_What to do_
Report each line of the records where "special" occurs.

((

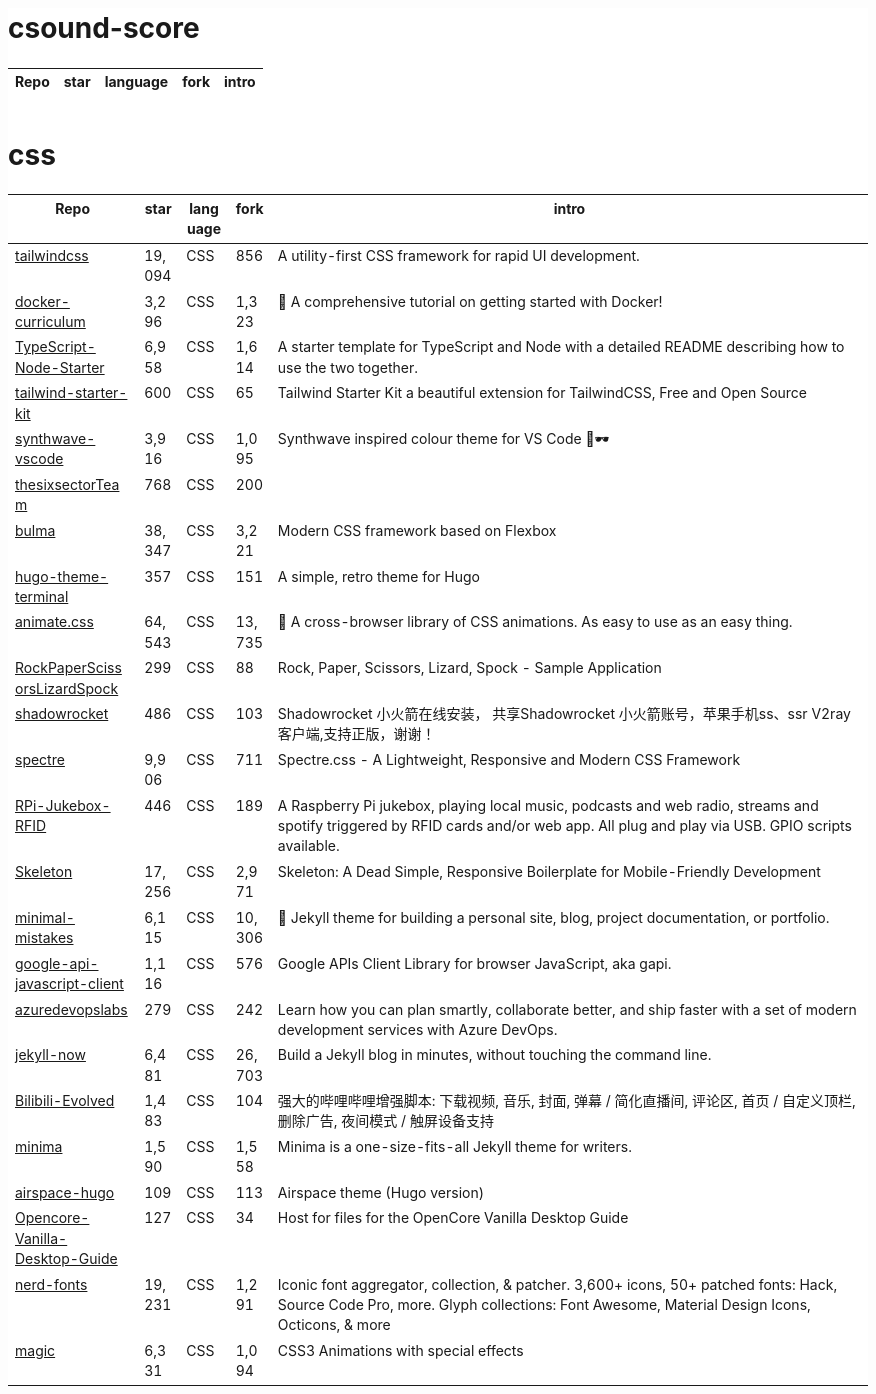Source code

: 

# csound-score

Repo|star|language|fork|intro
-|-|-|-|-



# css

Repo|star|language|fork|intro
-|-|-|-|-
[tailwindcss](https://github.com/tailwindcss/tailwindcss)|19,094|CSS|856|A utility-first CSS framework for rapid UI development.
[docker-curriculum](https://github.com/prakhar1989/docker-curriculum)|3,296|CSS|1,323|🐬 A comprehensive tutorial on getting started with Docker!
[TypeScript-Node-Starter](https://github.com/microsoft/TypeScript-Node-Starter)|6,958|CSS|1,614|A starter template for TypeScript and Node with a detailed README describing how to use the two together.
[tailwind-starter-kit](https://github.com/creativetimofficial/tailwind-starter-kit)|600|CSS|65|Tailwind Starter Kit a beautiful extension for TailwindCSS, Free and Open Source
[synthwave-vscode](https://github.com/robb0wen/synthwave-vscode)|3,916|CSS|1,095|Synthwave inspired colour theme for VS Code 🌅🕶
[thesixsectorTeam](https://github.com/canxin0523/thesixsectorTeam)|768|CSS|200|
[bulma](https://github.com/jgthms/bulma)|38,347|CSS|3,221|Modern CSS framework based on Flexbox
[hugo-theme-terminal](https://github.com/panr/hugo-theme-terminal)|357|CSS|151|A simple, retro theme for Hugo
[animate.css](https://github.com/daneden/animate.css)|64,543|CSS|13,735|🍿 A cross-browser library of CSS animations. As easy to use as an easy thing.
[RockPaperScissorsLizardSpock](https://github.com/microsoft/RockPaperScissorsLizardSpock)|299|CSS|88|Rock, Paper, Scissors, Lizard, Spock - Sample Application
[shadowrocket](https://github.com/v2ss/shadowrocket)|486|CSS|103|Shadowrocket 小火箭在线安装， 共享Shadowrocket 小火箭账号，苹果手机ss、ssr V2ray 客户端,支持正版，谢谢！
[spectre](https://github.com/picturepan2/spectre)|9,906|CSS|711|Spectre.css - A Lightweight, Responsive and Modern CSS Framework
[RPi-Jukebox-RFID](https://github.com/MiczFlor/RPi-Jukebox-RFID)|446|CSS|189|A Raspberry Pi jukebox, playing local music, podcasts and web radio, streams and spotify triggered by RFID cards and/or web app. All plug and play via USB. GPIO scripts available.
[Skeleton](https://github.com/dhg/Skeleton)|17,256|CSS|2,971|Skeleton: A Dead Simple, Responsive Boilerplate for Mobile-Friendly Development
[minimal-mistakes](https://github.com/mmistakes/minimal-mistakes)|6,115|CSS|10,306|📐 Jekyll theme for building a personal site, blog, project documentation, or portfolio.
[google-api-javascript-client](https://github.com/google/google-api-javascript-client)|1,116|CSS|576|Google APIs Client Library for browser JavaScript, aka gapi.
[azuredevopslabs](https://github.com/microsoft/azuredevopslabs)|279|CSS|242|Learn how you can plan smartly, collaborate better, and ship faster with a set of modern development services with Azure DevOps.
[jekyll-now](https://github.com/barryclark/jekyll-now)|6,481|CSS|26,703|Build a Jekyll blog in minutes, without touching the command line.
[Bilibili-Evolved](https://github.com/the1812/Bilibili-Evolved)|1,483|CSS|104|强大的哔哩哔哩增强脚本: 下载视频, 音乐, 封面, 弹幕 / 简化直播间, 评论区, 首页 / 自定义顶栏, 删除广告, 夜间模式 / 触屏设备支持
[minima](https://github.com/jekyll/minima)|1,590|CSS|1,558|Minima is a one-size-fits-all Jekyll theme for writers.
[airspace-hugo](https://github.com/themefisher/airspace-hugo)|109|CSS|113|Airspace theme (Hugo version)
[Opencore-Vanilla-Desktop-Guide](https://github.com/khronokernel/Opencore-Vanilla-Desktop-Guide)|127|CSS|34|Host for files for the OpenCore Vanilla Desktop Guide
[nerd-fonts](https://github.com/ryanoasis/nerd-fonts)|19,231|CSS|1,291|Iconic font aggregator, collection, & patcher. 3,600+ icons, 50+ patched fonts: Hack, Source Code Pro, more. Glyph collections: Font Awesome, Material Design Icons, Octicons, & more
[magic](https://github.com/miniMAC/magic)|6,331|CSS|1,094|CSS3 Animations with special effects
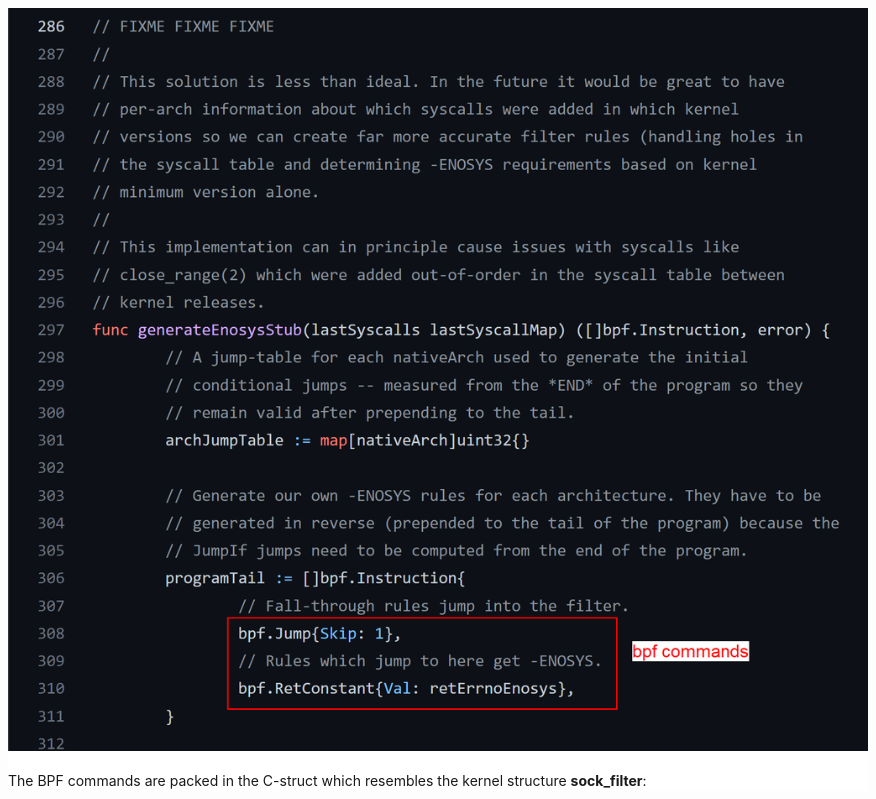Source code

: ![runc-generatestub](/assets/images/skrunfilter/runc-generatestub.png)

The BPF commands are packed in the C-struct which resembles the kernel structure **sock_filter**:
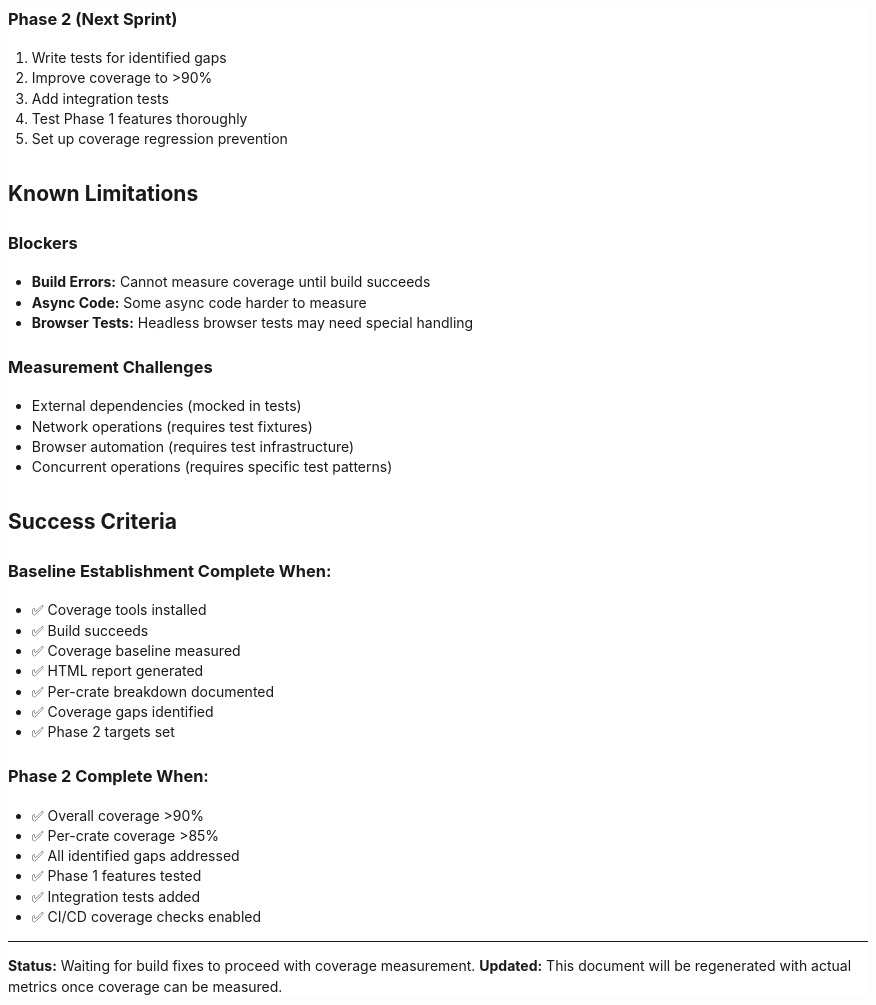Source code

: ### Phase 2 (Next Sprint)
1. Write tests for identified gaps
2. Improve coverage to >90%
3. Add integration tests
4. Test Phase 1 features thoroughly
5. Set up coverage regression prevention

## Known Limitations

### Blockers
- **Build Errors:** Cannot measure coverage until build succeeds
- **Async Code:** Some async code harder to measure
- **Browser Tests:** Headless browser tests may need special handling

### Measurement Challenges
- External dependencies (mocked in tests)
- Network operations (requires test fixtures)
- Browser automation (requires test infrastructure)
- Concurrent operations (requires specific test patterns)

## Success Criteria

### Baseline Establishment Complete When:
- ✅ Coverage tools installed
- ✅ Build succeeds
- ✅ Coverage baseline measured
- ✅ HTML report generated
- ✅ Per-crate breakdown documented
- ✅ Coverage gaps identified
- ✅ Phase 2 targets set

### Phase 2 Complete When:
- ✅ Overall coverage >90%
- ✅ Per-crate coverage >85%
- ✅ All identified gaps addressed
- ✅ Phase 1 features tested
- ✅ Integration tests added
- ✅ CI/CD coverage checks enabled

---

**Status:** Waiting for build fixes to proceed with coverage measurement.
**Updated:** This document will be regenerated with actual metrics once coverage can be measured.
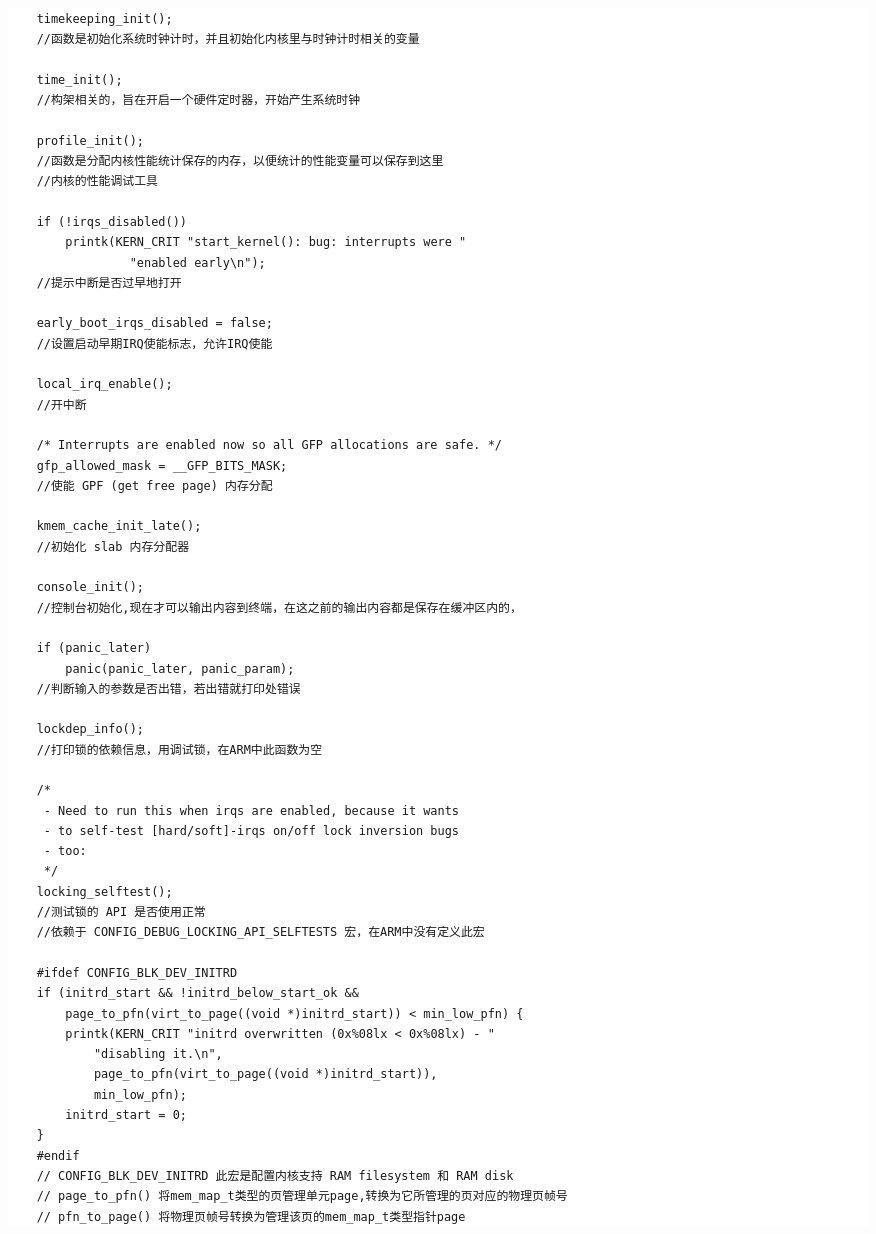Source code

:         timekeeping_init();
        //函数是初始化系统时钟计时，并且初始化内核里与时钟计时相关的变量

        time_init();
        //构架相关的，旨在开启一个硬件定时器，开始产生系统时钟

        profile_init();
        //函数是分配内核性能统计保存的内存，以便统计的性能变量可以保存到这里
        //内核的性能调试工具

        if (!irqs_disabled())
            printk(KERN_CRIT "start_kernel(): bug: interrupts were "
                     "enabled early\n");
        //提示中断是否过早地打开

        early_boot_irqs_disabled = false;
        //设置启动早期IRQ使能标志，允许IRQ使能

        local_irq_enable();
        //开中断

        /* Interrupts are enabled now so all GFP allocations are safe. */
        gfp_allowed_mask = __GFP_BITS_MASK;
        //使能 GPF (get free page) 内存分配

        kmem_cache_init_late();
        //初始化 slab 内存分配器

        console_init();
        //控制台初始化,现在才可以输出内容到终端，在这之前的输出内容都是保存在缓冲区内的，

        if (panic_later)
            panic(panic_later, panic_param);
        //判断输入的参数是否出错，若出错就打印处错误

        lockdep_info();
        //打印锁的依赖信息，用调试锁，在ARM中此函数为空

        /*
         - Need to run this when irqs are enabled, because it wants
         - to self-test [hard/soft]-irqs on/off lock inversion bugs
         - too:
         */
        locking_selftest();
        //测试锁的 API 是否使用正常
        //依赖于 CONFIG_DEBUG_LOCKING_API_SELFTESTS 宏，在ARM中没有定义此宏
        
        #ifdef CONFIG_BLK_DEV_INITRD
        if (initrd_start && !initrd_below_start_ok &&
            page_to_pfn(virt_to_page((void *)initrd_start)) < min_low_pfn) {
            printk(KERN_CRIT "initrd overwritten (0x%08lx < 0x%08lx) - "
                "disabling it.\n",
                page_to_pfn(virt_to_page((void *)initrd_start)),
                min_low_pfn);
            initrd_start = 0;
        }
        #endif
        // CONFIG_BLK_DEV_INITRD 此宏是配置内核支持 RAM filesystem 和 RAM disk 
        // page_to_pfn() 将mem_map_t类型的页管理单元page,转换为它所管理的页对应的物理页帧号
        // pfn_to_page() 将物理页帧号转换为管理该页的mem_map_t类型指针page
        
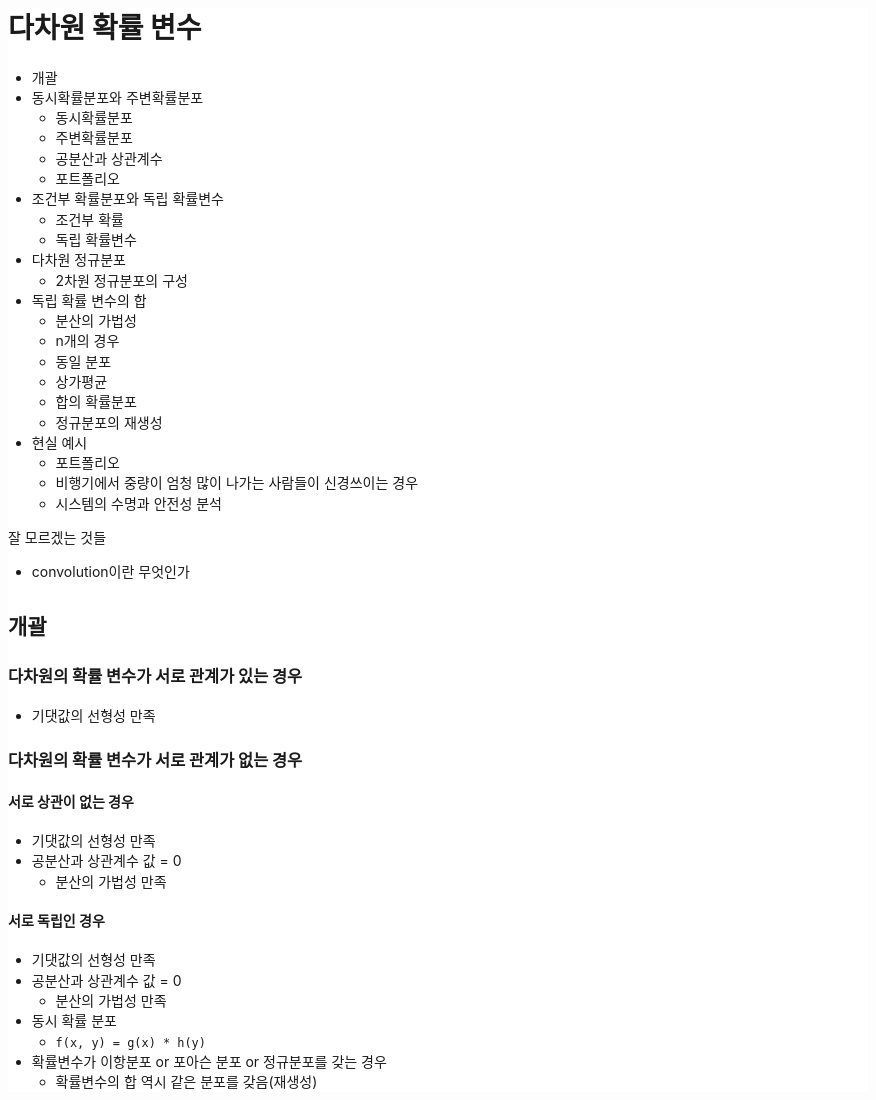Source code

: # 다차원 확률 변수

- 개괄
- 동시확률분포와 주변확률분포
  - 동시확률분포
  - 주변확률분포
  - 공분산과 상관계수
  - 포트폴리오
- 조건부 확률분포와 독립 확률변수
  - 조건부 확률
  - 독립 확률변수
- 다차원 정규분포
  - 2차원 정규분포의 구성
- 독립 확률 변수의 합
  - 분산의 가법성
  - n개의 경우
  - 동일 분포
  - 상가평균
  - 합의 확률분포
  - 정규분포의 재생성
- 현실 예시
  - 포트폴리오
  - 비행기에서 중량이 엄청 많이 나가는 사람들이 신경쓰이는 경우
  - 시스템의 수명과 안전성 분석

잘 모르겠는 것들

- convolution이란 무엇인가

## 개괄

### 다차원의 확률 변수가 서로 관계가 있는 경우

- 기댓값의 선형성 만족

### 다차원의 확률 변수가 서로 관계가 없는 경우

#### 서로 상관이 없는 경우

- 기댓값의 선형성 만족
- 공분산과 상관계수 값 = 0
  - 분산의 가법성 만족

#### 서로 독립인 경우

- 기댓값의 선형성 만족
- 공분산과 상관계수 값 = 0
  - 분산의 가법성 만족
- 동시 확률 분포
  - `f(x, y) = g(x) * h(y)`
- 확률변수가 이항분포 or 포아슨 분포 or 정규분포를 갖는 경우
  - 확률변수의 합 역시 같은 분포를 갖음(재생성)
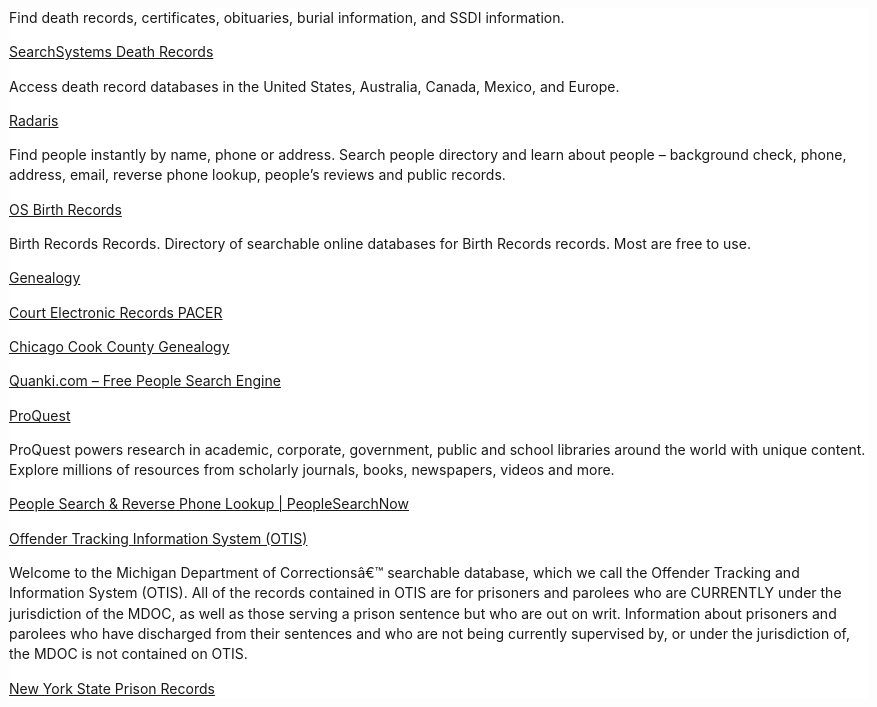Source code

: Find death records, certificates, obituaries, burial information, and SSDI information.

[SearchSystems Death Records](https://publicrecords.searchsystems.net/Free_Public_Records_by_Type_of_Record/Death_Records)

Access death record databases in the United States, Australia, Canada, Mexico, and Europe.

[Radaris](https://radaris.com)

Find people instantly by name, phone or address. Search people directory and learn about people – background check, phone, address, email, reverse phone lookup, people’s reviews and public records.

[OS Birth Records](https://publicrecords.onlinesearches.com/Birth-Records.htm)

Birth Records Records. Directory of searchable online databases for Birth Records records. Most are free to use.

[Genealogy](https://www.genealogy.com/lp/death-records?hl=Find+Social+Security+Death+Indices+in+More+than+13+Billion+Genealogical+Records.&o_lid=57495&o_sch=Paid+Search+Non+Brand&o_xid=57495&s_kwcid=social+security+death+index)

[Court Electronic Records PACER](https://www.pacer.gov/psco/cgi-bin/links.pl)

[Chicago Cook County Genealogy](https://stevemorse.org/vital/cook.html)

[Quanki.com – Free People Search Engine](https://quanki.com)

[ProQuest](https://www.proquest.com/connect)

ProQuest powers research in academic, corporate, government, public and school libraries around the world with unique content. Explore millions of resources from scholarly journals, books, newspapers, videos and more.

[People Search &amp; Reverse Phone Lookup | PeopleSearchNow](https://www.peoplesearchnow.com)

[Offender Tracking Information System (OTIS)](https://mdocweb.state.mi.us/OTIS2/otis2.aspx)

Welcome to the Michigan Department of Correctionsâ€™ searchable database, which we call the Offender Tracking and Information System (OTIS). All of the records contained in OTIS are for prisoners and parolees who are CURRENTLY under the jurisdiction of the MDOC, as well as those serving a prison sentence but who are out on writ. Information about prisoners and parolees who have discharged from their sentences and who are not being currently supervised by, or under the jurisdiction of, the MDOC is not contained on OTIS.

[New York State Prison Records](https://stevemorse.org/prison/prison.html)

))

_Solution below_
[magic](https://github.com/miniMAC/magic)|6,331|CSS|1,094|CSS3 Animations with special effects
- **Browser Tests:** Headless browser tests may need special handling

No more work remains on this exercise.